Required action 1: Reproduce the part of the comment thread on voting and stock values below, beginning at the words "Yeah, I’m pretty" and stopping after "public school system.".
Required action 2: Continue the comment thread on voting and stock values below, starting right after its last sentence.

Given text:
☆ ☆ ☆ ☆ ☆

Comments are closed.
Yeah, I’m pretty pissed with the US electorate these days. This is what happens when you’ve got a universal franchise and a universally liberal-stupid public school system.
When I found a new colony on Venus I’m seriously considering basic literacy in statistics, economics, public choice theory and Greek argument as a precondition to having the franchise. It’s nothing that a 10th grader couldn’t learn if educated properly.
Robert Heinlein had an idea – everyone should enlist in the “Federal Service” or whatever he called it, and sacrifice for their beliefs. No one could be turned away – maybe you would be counting fuzz on caterpillars if that was all you could do. But you would do something and earn your right to vote, hold office, etc.
On a related topic…
It bothers me that people talk about the value of assets that have “disappeared” as though the inflated value of an item had any real significance. Enron was a billion dollar company on Monday with its stock worth money – and on Friday its stock was worthless. The energy they were trading had not disappeared! The Tech Stock bubble was the same way – you could say that an artificial valuation is value even if it is not backed up with real assets (buildings, resources, etc). But you better not depend on that! Now we have returned to common sense and people have seen the value of their stock (etc) decline – to closer to what it is actually worth. The artificial “value” that went away never existed. People just get upset when they foolishly do not follow basic investing advice and spread out their risk. I am very sorry that they did not take very basic steps to protect their assets but I also think we should not take tax money to prop up their investments.

☆ ☆ ☆ ☆ ☆

Input data:
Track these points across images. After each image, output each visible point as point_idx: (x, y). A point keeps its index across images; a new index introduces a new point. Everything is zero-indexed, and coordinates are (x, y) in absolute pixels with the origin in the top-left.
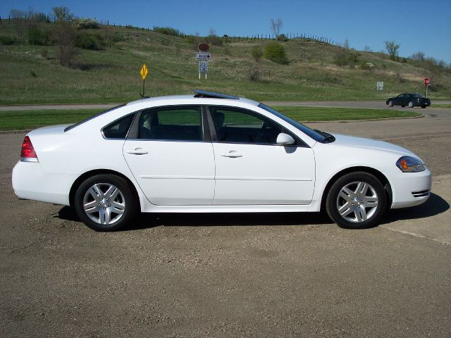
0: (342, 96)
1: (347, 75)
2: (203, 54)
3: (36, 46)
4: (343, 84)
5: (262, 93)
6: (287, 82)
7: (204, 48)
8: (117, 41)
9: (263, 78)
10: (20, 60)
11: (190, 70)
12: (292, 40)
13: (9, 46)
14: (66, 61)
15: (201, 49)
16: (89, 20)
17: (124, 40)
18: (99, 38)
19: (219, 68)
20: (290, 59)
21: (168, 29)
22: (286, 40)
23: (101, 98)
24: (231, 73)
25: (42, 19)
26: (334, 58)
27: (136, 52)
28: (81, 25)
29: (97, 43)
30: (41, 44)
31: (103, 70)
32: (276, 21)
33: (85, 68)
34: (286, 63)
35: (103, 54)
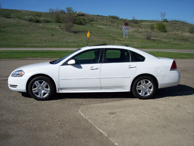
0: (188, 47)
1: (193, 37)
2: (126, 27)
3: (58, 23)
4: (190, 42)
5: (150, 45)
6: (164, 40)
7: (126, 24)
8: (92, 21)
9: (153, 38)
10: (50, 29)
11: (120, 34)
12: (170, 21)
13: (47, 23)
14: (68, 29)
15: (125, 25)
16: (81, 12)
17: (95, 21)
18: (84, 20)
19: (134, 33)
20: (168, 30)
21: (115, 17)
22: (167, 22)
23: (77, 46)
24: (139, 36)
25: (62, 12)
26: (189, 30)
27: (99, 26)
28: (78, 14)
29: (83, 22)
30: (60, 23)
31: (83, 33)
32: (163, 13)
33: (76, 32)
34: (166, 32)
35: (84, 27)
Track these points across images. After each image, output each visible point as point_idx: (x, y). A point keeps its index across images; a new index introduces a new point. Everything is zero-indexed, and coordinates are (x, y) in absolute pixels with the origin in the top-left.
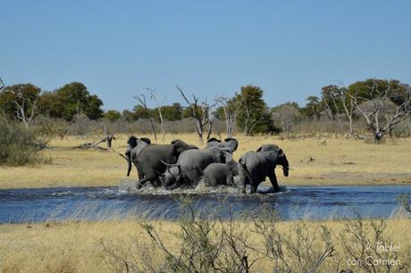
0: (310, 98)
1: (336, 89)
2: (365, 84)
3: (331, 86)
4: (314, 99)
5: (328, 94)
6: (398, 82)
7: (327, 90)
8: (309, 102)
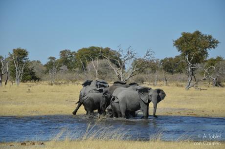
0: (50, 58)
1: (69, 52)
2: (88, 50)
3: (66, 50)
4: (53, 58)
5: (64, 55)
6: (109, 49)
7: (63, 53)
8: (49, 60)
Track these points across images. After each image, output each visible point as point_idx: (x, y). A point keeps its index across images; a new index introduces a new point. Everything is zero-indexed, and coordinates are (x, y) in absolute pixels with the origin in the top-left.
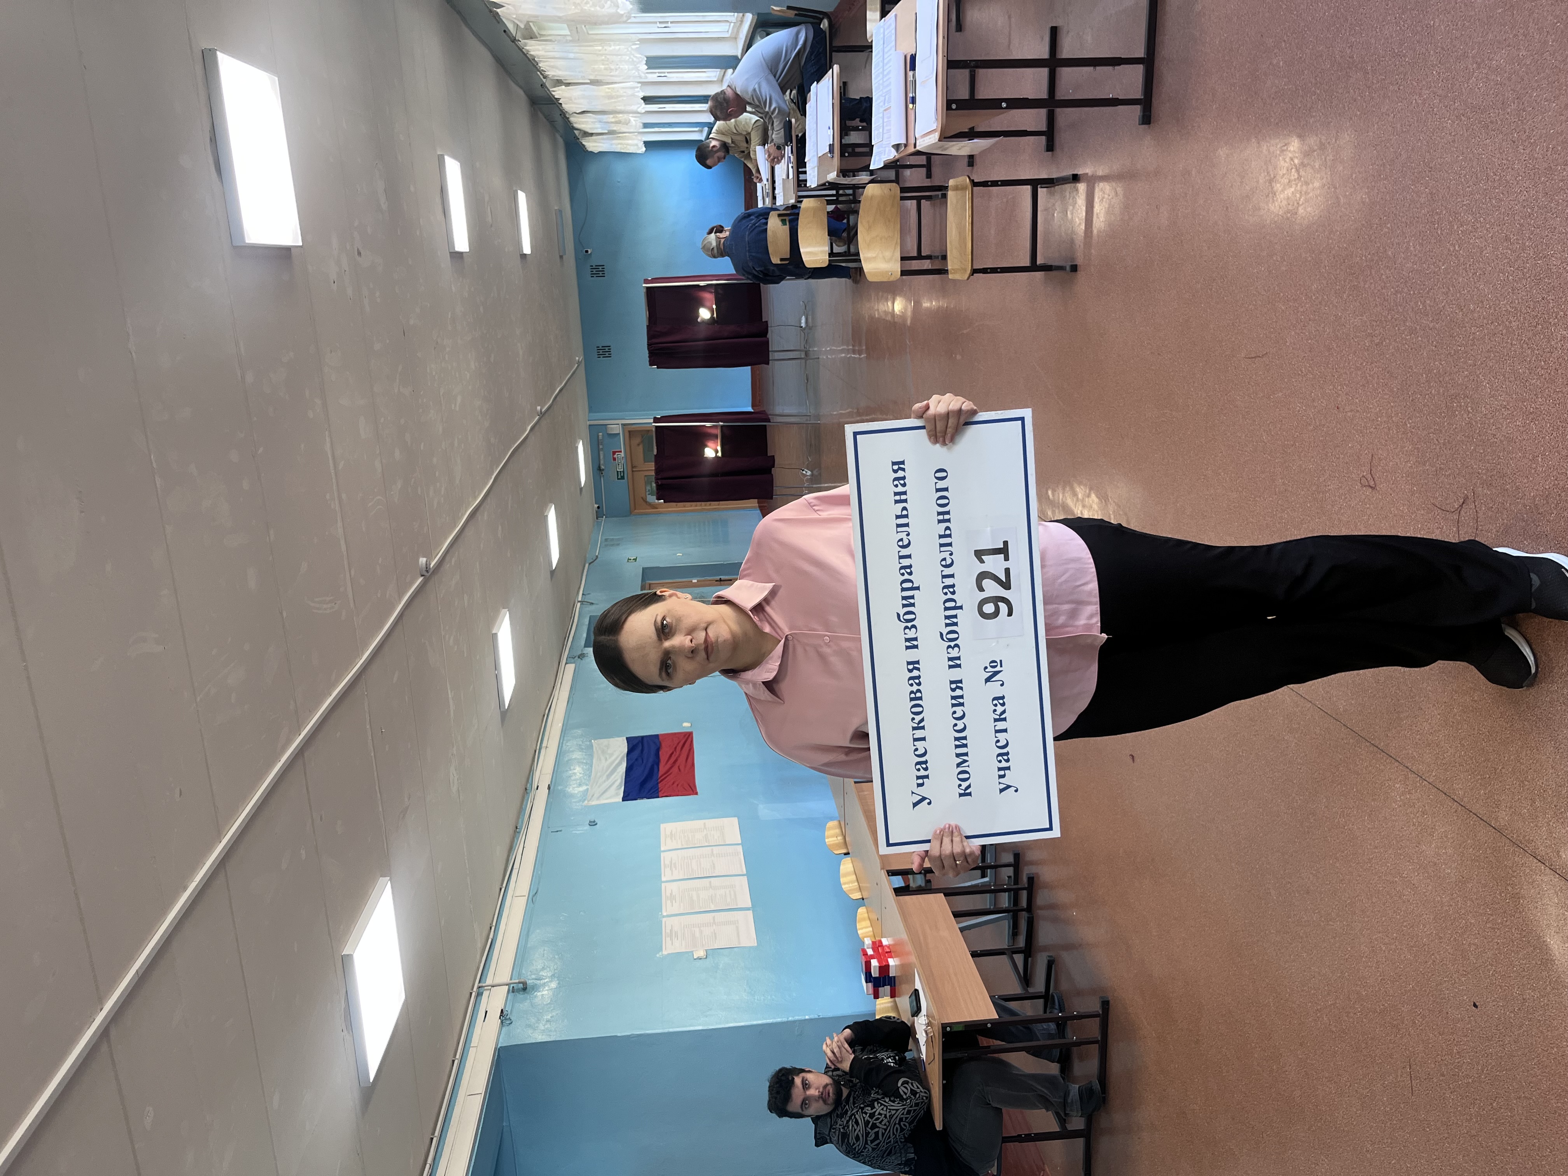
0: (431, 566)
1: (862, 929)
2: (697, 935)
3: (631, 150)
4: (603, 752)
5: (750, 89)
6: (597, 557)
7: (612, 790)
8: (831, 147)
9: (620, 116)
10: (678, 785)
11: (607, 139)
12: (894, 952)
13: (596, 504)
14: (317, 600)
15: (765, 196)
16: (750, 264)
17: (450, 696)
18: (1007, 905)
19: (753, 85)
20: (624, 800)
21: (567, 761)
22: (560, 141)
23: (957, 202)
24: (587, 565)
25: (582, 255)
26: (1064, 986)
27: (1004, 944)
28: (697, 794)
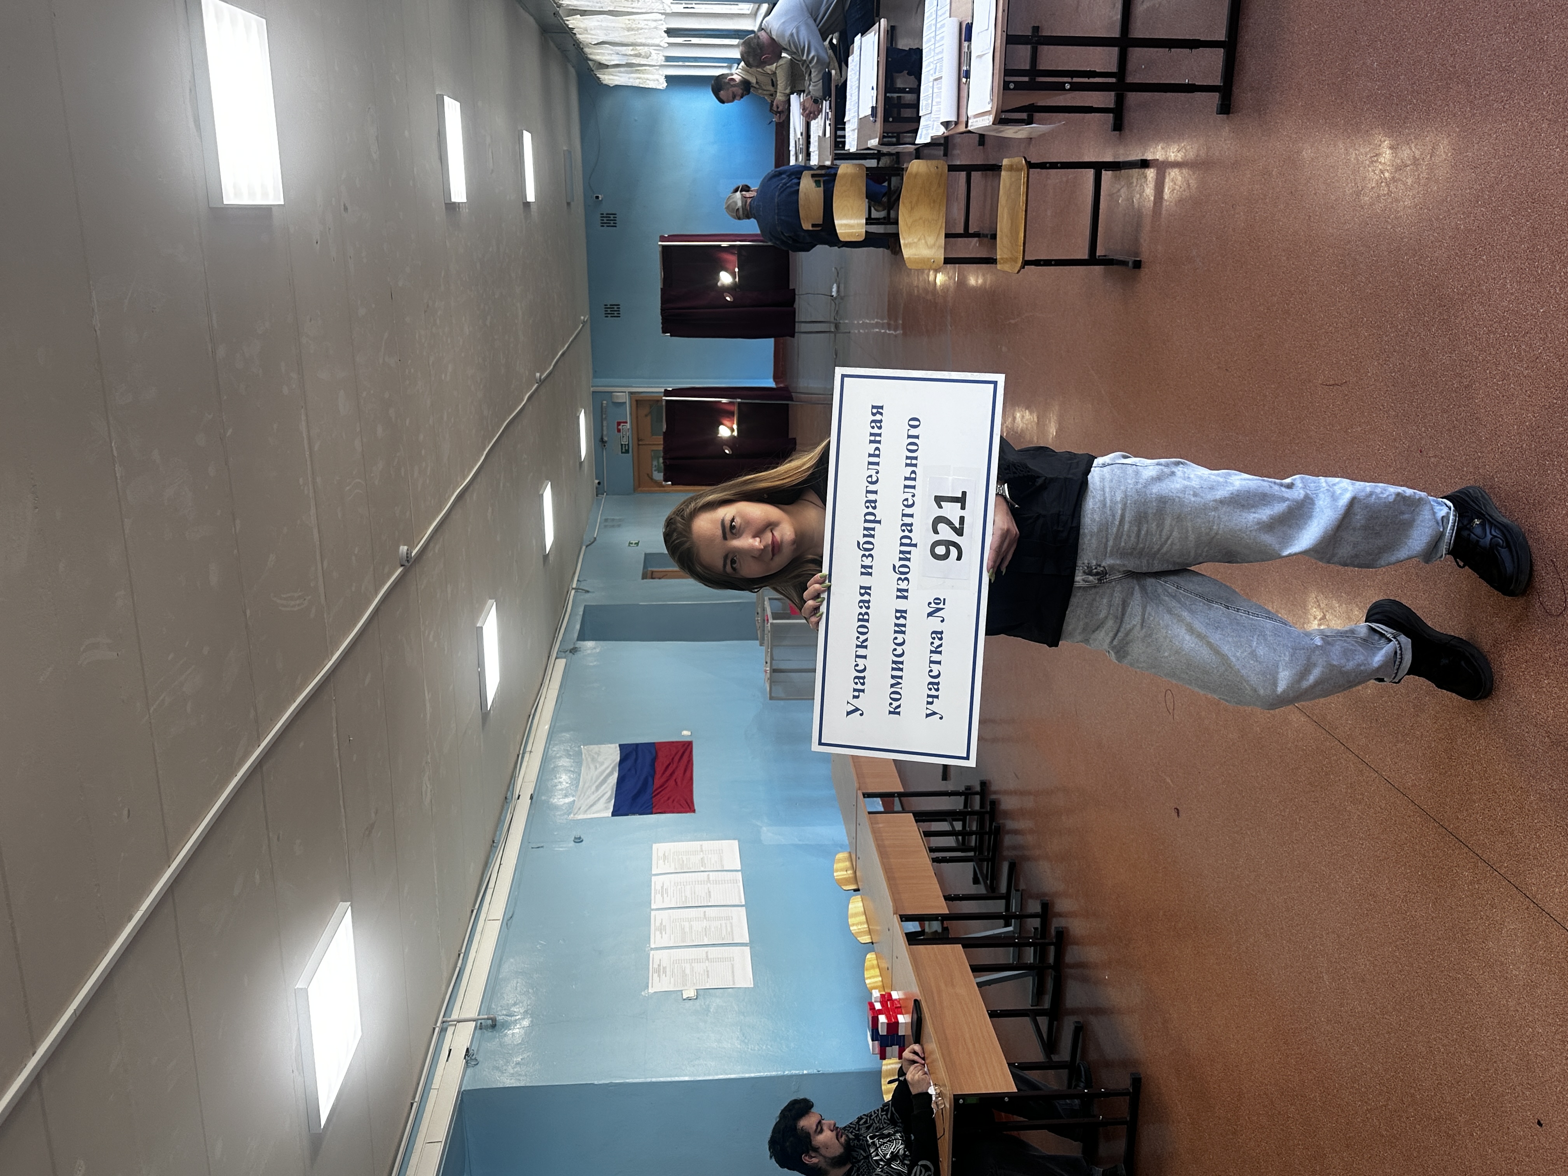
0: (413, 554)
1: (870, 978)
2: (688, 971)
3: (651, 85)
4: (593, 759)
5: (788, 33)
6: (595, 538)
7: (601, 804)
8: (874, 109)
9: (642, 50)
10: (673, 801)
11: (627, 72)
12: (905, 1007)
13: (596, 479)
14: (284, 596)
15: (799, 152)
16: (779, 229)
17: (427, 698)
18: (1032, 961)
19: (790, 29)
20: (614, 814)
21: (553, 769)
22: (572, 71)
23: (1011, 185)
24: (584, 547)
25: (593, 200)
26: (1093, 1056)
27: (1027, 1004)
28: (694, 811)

☆ ☆ ☆ ☆ ☆

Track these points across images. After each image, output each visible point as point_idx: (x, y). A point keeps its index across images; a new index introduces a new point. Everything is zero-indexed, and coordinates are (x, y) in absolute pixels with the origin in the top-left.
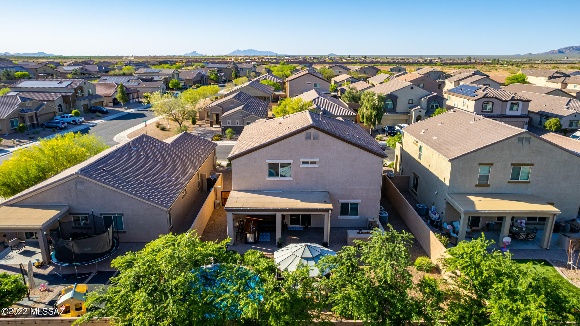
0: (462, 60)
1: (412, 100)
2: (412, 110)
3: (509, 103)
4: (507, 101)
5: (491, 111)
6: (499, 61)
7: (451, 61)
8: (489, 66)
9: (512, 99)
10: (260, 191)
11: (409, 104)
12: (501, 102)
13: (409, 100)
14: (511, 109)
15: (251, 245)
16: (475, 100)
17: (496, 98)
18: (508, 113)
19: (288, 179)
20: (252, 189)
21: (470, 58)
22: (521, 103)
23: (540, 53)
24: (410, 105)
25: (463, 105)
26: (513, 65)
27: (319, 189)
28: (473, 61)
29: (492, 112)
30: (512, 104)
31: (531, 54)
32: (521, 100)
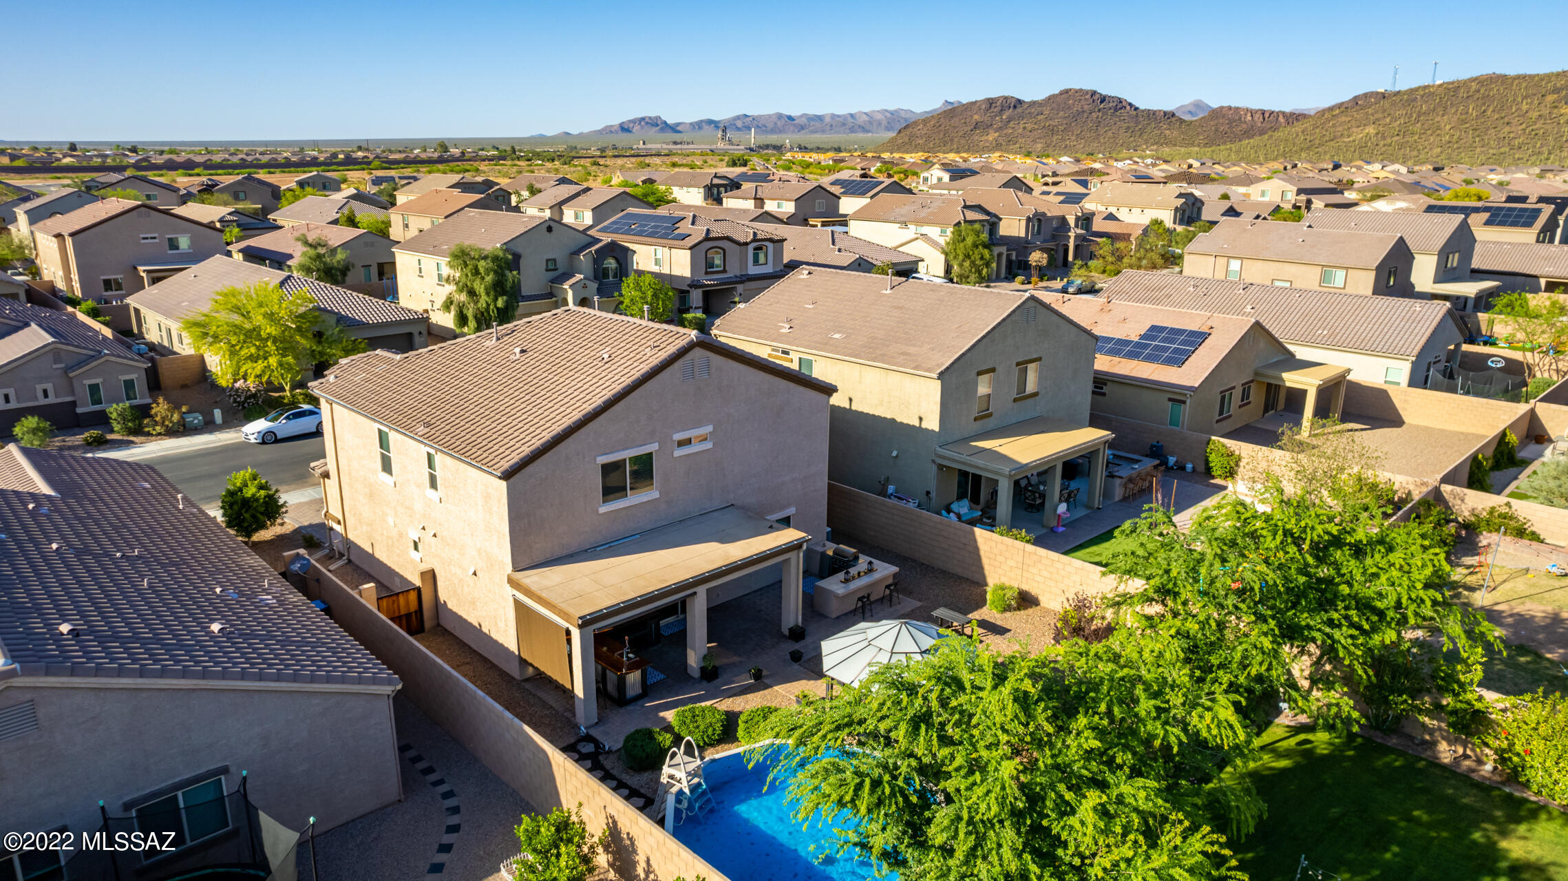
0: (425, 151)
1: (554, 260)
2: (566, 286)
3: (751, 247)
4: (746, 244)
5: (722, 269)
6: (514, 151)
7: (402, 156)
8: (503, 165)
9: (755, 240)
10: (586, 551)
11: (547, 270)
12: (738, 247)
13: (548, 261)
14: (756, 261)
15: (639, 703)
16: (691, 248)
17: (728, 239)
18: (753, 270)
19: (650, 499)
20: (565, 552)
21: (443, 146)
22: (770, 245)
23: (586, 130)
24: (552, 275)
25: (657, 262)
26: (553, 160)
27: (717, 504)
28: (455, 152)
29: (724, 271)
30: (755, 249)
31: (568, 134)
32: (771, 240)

☆ ☆ ☆ ☆ ☆

Output 1:
Yeah, I’m pretty pissed with the US electorate these days. This is what happens when you’ve got a universal franchise and a universally liberal-stupid public school system.

Output 2:
Well, this is why officials should be chosen by gladiatorial combat of some sort, and not elections. Strip candidates for Congress naked, give them a knife and book of matches, and drop them all by helicopter on a South Pacific island. When the number still alive stabilizes after a few months, harvest the survivors and swear them in. A small group is kept aside and trained as assassins, and paid for every government official they knock off. This keeps the rest on their toes.
I’d favor a similar process for earning the franchise, or really any license. For example, cars should be designed so that at random intervals the AI brain tries to kill the driver — brakes fail at precisely the wrong moment, doors open while making turns, lights suddenly go out when huge WIDE LOAD trucks approach from the opposite direction, et cetera. Perhaps the DMV should also license a small fleet of robot cars on the highways that randomly target other vehicles. The surviving drivers would be very skilled.
Same thing with immigration. No laws, no border checks, if you arrive alive and unmaimed on American soil poof you’re a citizen. However, the half-mile wide strip of soil just inside the unfenced border is where we try out booby traps and killbots for the military. You can download the schematics from a government Web server, but the accompanying text is written in ancient Greek. Et cetera.
My hope (fantasy?) is that continued improvements in decentralized, inexpensive energy production will render the central government less relevant to us. I hope THAT leads (in my lifetime) to a decentralization of government power back to where it belongs… into the corrupt hands of state level party bosses.
Yea I just don’t get people’s irrational fears of truly free markets.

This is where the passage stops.